The single currency was the biggest loser over the course of the day, trading lower by around 0.3% against both the pound and the dollar after industrial production figures missed expectations. Production in December fell by 0.9% on a month-over-month basis and by 4.2% on a year-over-year basis to record a second consecutive month of declines. Such poor data will not help to reassure investors’ concerns that an economic slowdown is on the horizon, with today’s GDP release set to be closely watched for further signs of a softening in economic activity. Overnight, GDP figures from Japan showed growth of 0.3% on a quarter-on-quarter basis, bouncing back from contraction in the third quarter of last year.
In other markets, European equity markets closed in the green, with the UK’s FTSE100 leading the way adding around 0.8%. Meanwhile, US markets recorded gains, with the S&P 500 adding 0.3% on continued optimism surrounding US-China trade talks. Finally, oil prices rallied, continuing their gains from the previous session, with both Brent and WTI adding just over 1% despite US crude stockpiles reaching their highest levels since November 2017.
|Currency Pairing||08:00 Today||Vs 08:00 Yesterday||Four-Week High||Four-Week Low||% Change|
Today's Market Highlights
Concerns over a global economic slowdown are likely to come back to the fore today, with GDP data from the eurozone for the final quarter of last year set to be the main focus for investors. After German GDP this morning showed Europe’s largest economy barely avoiding a recession, with the economy stagnating in the final quarter of 2018, expectations are low for the bloc’s overall figure. Conesus among market participants is for growth of only 0.2% on a quarter-on-quarter basis and just 1.2% on a year-on-year basis. If expectations are correct these would be the joint-lowest YoY figures since 2015 with such a result likely increasing fears over a synchronised downturn in global economic activity.

[Recorded data]
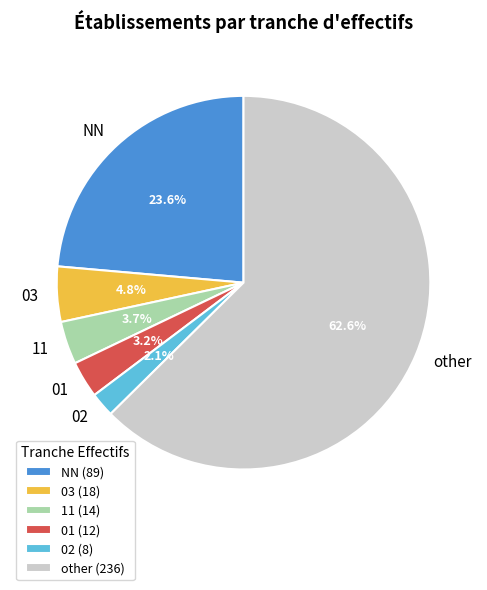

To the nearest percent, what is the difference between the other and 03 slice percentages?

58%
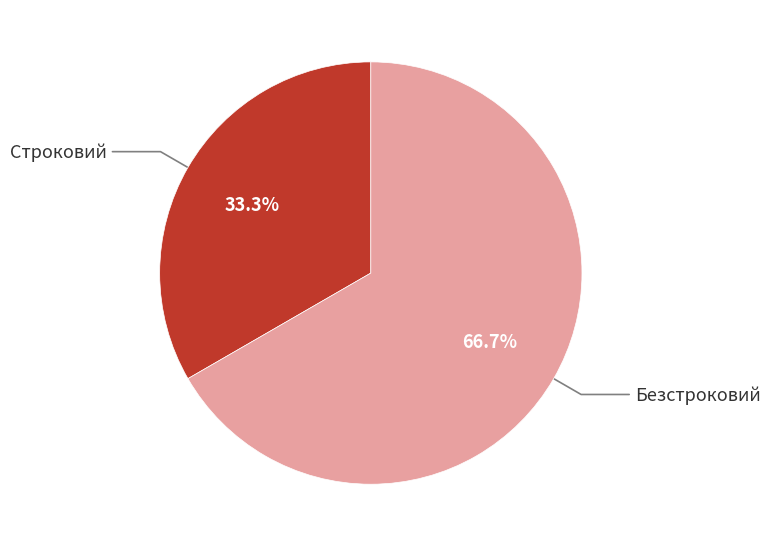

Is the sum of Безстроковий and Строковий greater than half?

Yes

[Exercise] Print the currency market commentary in full, word for word. The material above comes from a different source than the text.

[Result]
The single currency was the biggest loser over the course of the day, trading lower by around 0.3% against both the pound and the dollar after industrial production figures missed expectations. Production in December fell by 0.9% on a month-over-month basis and by 4.2% on a year-over-year basis to record a second consecutive month of declines. Such poor data will not help to reassure investors’ concerns that an economic slowdown is on the horizon, with today’s GDP release set to be closely watched for further signs of a softening in economic activity. Overnight, GDP figures from Japan showed growth of 0.3% on a quarter-on-quarter basis, bouncing back from contraction in the third quarter of last year.
In other markets, European equity markets closed in the green, with the UK’s FTSE100 leading the way adding around 0.8%. Meanwhile, US markets recorded gains, with the S&P 500 adding 0.3% on continued optimism surrounding US-China trade talks. Finally, oil prices rallied, continuing their gains from the previous session, with both Brent and WTI adding just over 1% despite US crude stockpiles reaching their highest levels since November 2017.
|Currency Pairing||08:00 Today||Vs 08:00 Yesterday||Four-Week High||Four-Week Low||% Change|
Today's Market Highlights
Concerns over a global economic slowdown are likely to come back to the fore today, with GDP data from the eurozone for the final quarter of last year set to be the main focus for investors. After German GDP this morning showed Europe’s largest economy barely avoiding a recession, with the economy stagnating in the final quarter of 2018, expectations are low for the bloc’s overall figure. Conesus among market participants is for growth of only 0.2% on a quarter-on-quarter basis and just 1.2% on a year-on-year basis. If expectations are correct these would be the joint-lowest YoY figures since 2015 with such a result likely increasing fears over a synchronised downturn in global economic activity.